Trata-se, portanto, de uma questão de uso, ou seja, das diferentes formas de uso da liberdade. Devemos esclarecer, antes de prosseguirmos, que não se trata de uma apologia à liberdade enquanto independência de todas as coisas. Pelo contrário, se há responsabilidade, há um limite estabelecido. O sujeito se posiciona diante das diferentes forças em jogo e das possibilidades: seja enquanto afirmação, seja em forma de resistência. Muito menos estou defendendo que todo ser humano é livre de toda determinação (biológica, institucional, afetiva, desejante), em que pode simplesmente se desligar de todas suas relações. Uma escolha é uma atualização da liberdade, sendo que a liberdade, por si mesma, só é percebida com a emergência da responsabilidade.

Isso aponta para um fato interessante, pois nem todo ser humano goza de sua condição e prefere optar pela não responsabilidade ou manter-se num ritmo que negue a liberdade e suas formas plurais. Vive no adorável mundo das queixas mas não age, ao mesmo tempo em que não se vê como um covarde. Negar, na verdade, não faz com que a liberdade deixe de existir, pelo contrário, negar é uma das formas de testemunhar a existência daquilo que se nega. Não devemos culpar o sujeito pela sua escolha (seja ativa, seja enquanto negação passiva), mas responsabilizá-lo diante de si e do mundo, pois, como vimos, é uma questão dos diferentes usos cotidianos que fazemos da liberdade que marcam uma diferença em nós e nas repetições.

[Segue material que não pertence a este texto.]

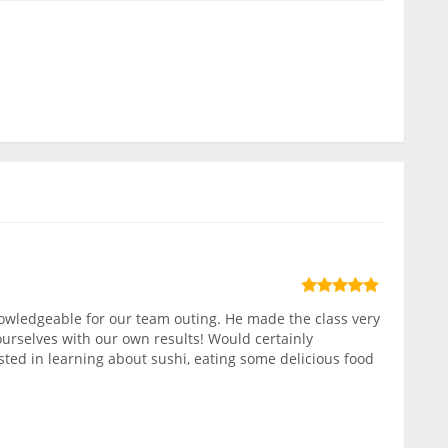
owledgeable for our team outing. He made the class very
ourselves with our own results! Would certainly
ed in learning about sushi, eating some delicious food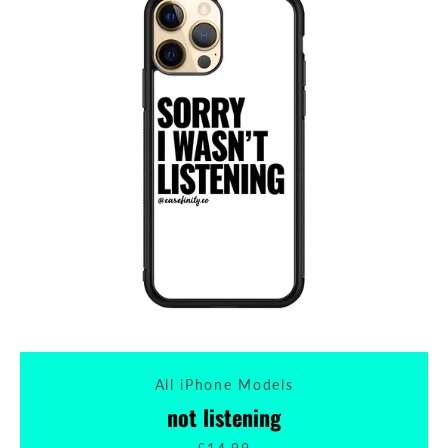
All iPhone Models
not listening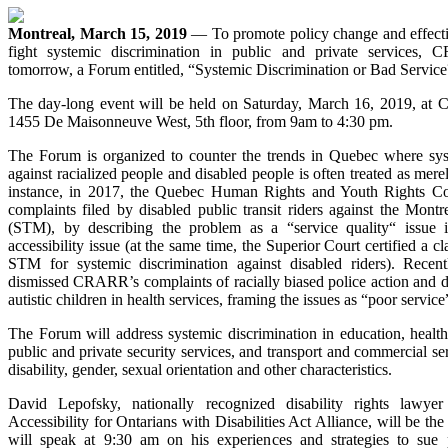
Montreal, March 15, 2019
— To promote policy change and effectiv
fight systemic discrimination in public and private services,
tomorrow, a Forum entitled, “Systemic Discrimination or Bad Service
The day-long event will be held on Saturday, March 16, 2019, at C
1455 De Maisonneuve West, 5th floor, from 9am to 4:30 pm.
The Forum is organized to counter the trends in Quebec where sys
against racialized people and disabled people is often treated as mere
instance, in 2017, the Quebec Human Rights and Youth Rights C
complaints filed by disabled public transit riders against the Montr
(STM), by describing the problem as a “service quality“ issue i
accessibility issue (at the same time, the Superior Court certified a cl
STM for systemic discrimination against disabled riders). Recen
dismissed CRARR’s complaints of racially biased police action and d
autistic children in health services, framing the issues as “poor service
The Forum will address systemic discrimination in education, health
public and private security services, and transport and commercial se
disability, gender, sexual orientation and other characteristics.
David Lepofsky, nationally recognized disability rights lawy
Accessibility for Ontarians with Disabilities Act Alliance, will be th
will speak at 9:30 am on his experiences and strategies to sue 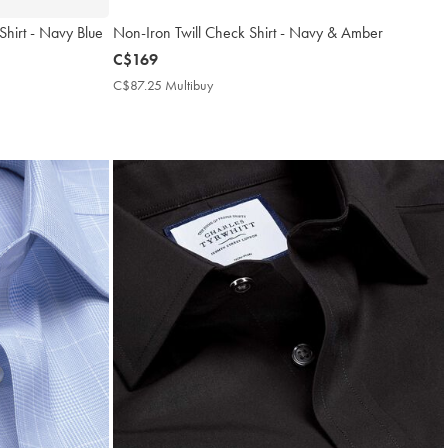
 Shirt - Navy Blue
Non-Iron Twill Check Shirt - Navy & Amber
now
C$169
C$169
C$87.25 Multibuy
C$87.25
Multibuy
Price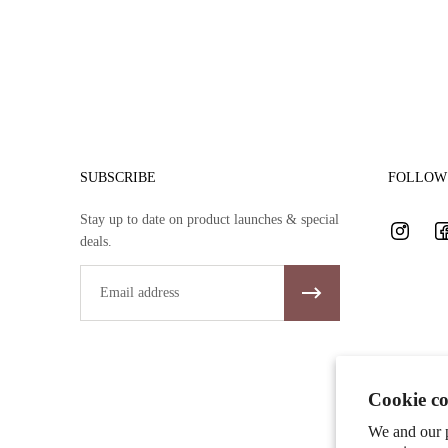
SUBSCRIBE
FOLLOW 
Stay up to date on product launches & special
deals.
Email
Cookie co
We and our p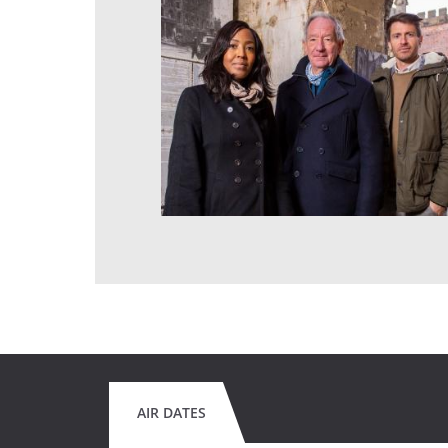
AIR DATES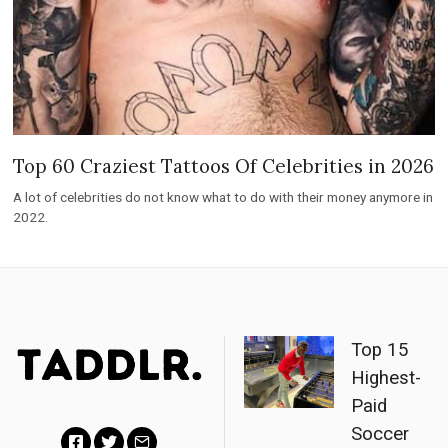
Top 60 Craziest Tattoos Of Celebrities in 2026
A lot of celebrities do not know what to do with their money anymore in
2022.
Top 15
Highest-
Paid
Soccer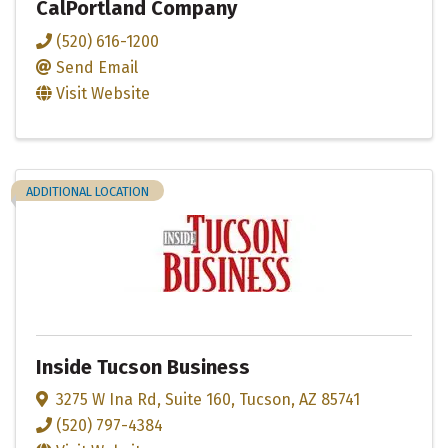
CalPortland Company
(520) 616-1200
Send Email
Visit Website
ADDITIONAL LOCATION
Inside Tucson Business
3275 W Ina Rd
,
Suite 160
,
Tucson
,
AZ
85741
(520) 797-4384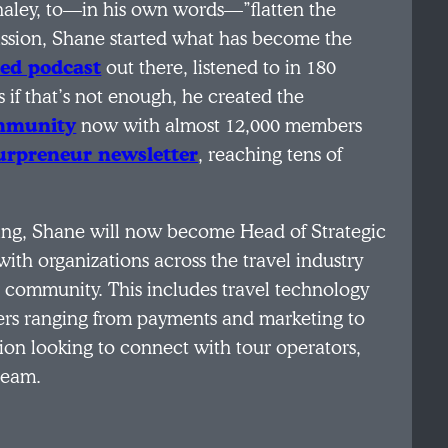
aley, to—in his own words—”flatten the
mission, Shane started what has become the
sed podcast
out there, listened to in 180
if that’s not enough, he created the
ommunity
now with almost 12,000 members
urpreneur newsletter
, reaching tens of
ning, Shane will now become Head of Strategic
with organizations across the travel industry
r community. This includes travel technology
ers ranging from payments and marketing to
ion looking to connect with tour operators,
team.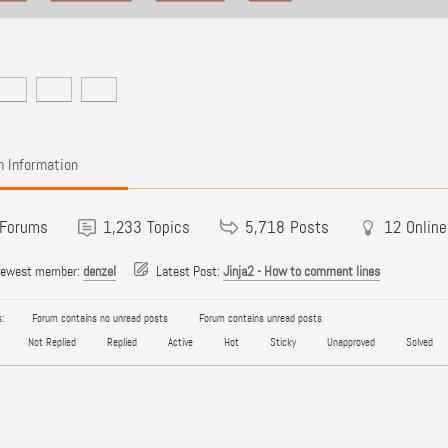
 Information
Forums
1,233
Topics
5,718
Posts
12
Online
newest member:
denzel
Latest Post:
Jinja2 - How to comment lines
:
Forum contains no unread posts
Forum contains unread posts
Not Replied
Replied
Active
Hot
Sticky
Unapproved
Solved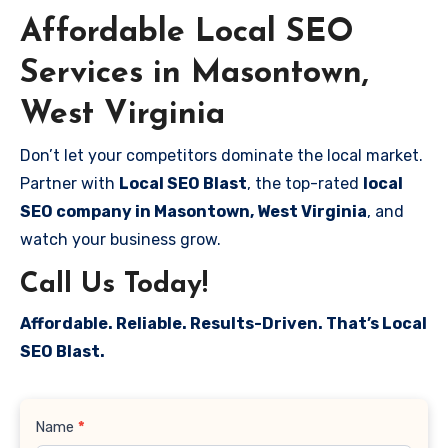
Affordable Local SEO
Services in Masontown,
West Virginia
Don’t let your competitors dominate the local market.
Partner with
Local SEO Blast
, the top-rated
local
SEO company in Masontown, West Virginia
, and
watch your business grow.
Call Us Today!
Affordable. Reliable. Results-Driven. That’s Local
SEO Blast.
Contact
Name
*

Por fim, ser livre não é sinônimo de libertinagem, em que o gozo absoluto seria a ordem do dia. A liberdade não nega a existência do outro ou ultrapassa os limites do respeito, pelo contrário, a liberdade inclui o outro ao mesmo tempo em que o afirma, seja para criar forças contrárias, seja para agenciar-se e engendra-se com o outro. Não se trata simplesmente de abolir as instituições ou as relações. Ter liberdade não é simplesmente optar pela vida/morte de outrem, isso é violência – mesmo que o sujeito se responsabilize por isso. Liberdade é poder ter domínio, dentro do possível, das diversas dimensões da própria vida.

A liberdade, por si só, não é boa ou ruim. Ela não é regida pela moral antes de ser conjugada com a responsabilidade, e a responsabilidade aponta para uma ética da existência. A liberdade pode ser fonte de sucesso ou de fracasso do sujeito pois, mesmo o sujeito que se assujeita ao outro, voluntariamente, está exercendo sua liberdade em toda sua plenitude. Queixar-se também não deixa de ser uma forma de liberdade, em que se resiste à afirmação da possibilidade do novo, culpando-se o outro pelos próprios fracassos.

A liberdade é uma forma de se legislar sobre a própria vida, e está presente nas grandes e pequenas escolhas, nas pequenas decisões cotidianas, nas formas de se aproximar e se afastar do outro, dos desejos, das responsabilidades, do diferente, do incerto e de si mesmo.

É engendrar-se em trilhos que contemplem um desamparo diante do imprevisível das escolhas e das forças em jogo, sem deixar de trazer uma abertura para novas possibilidades.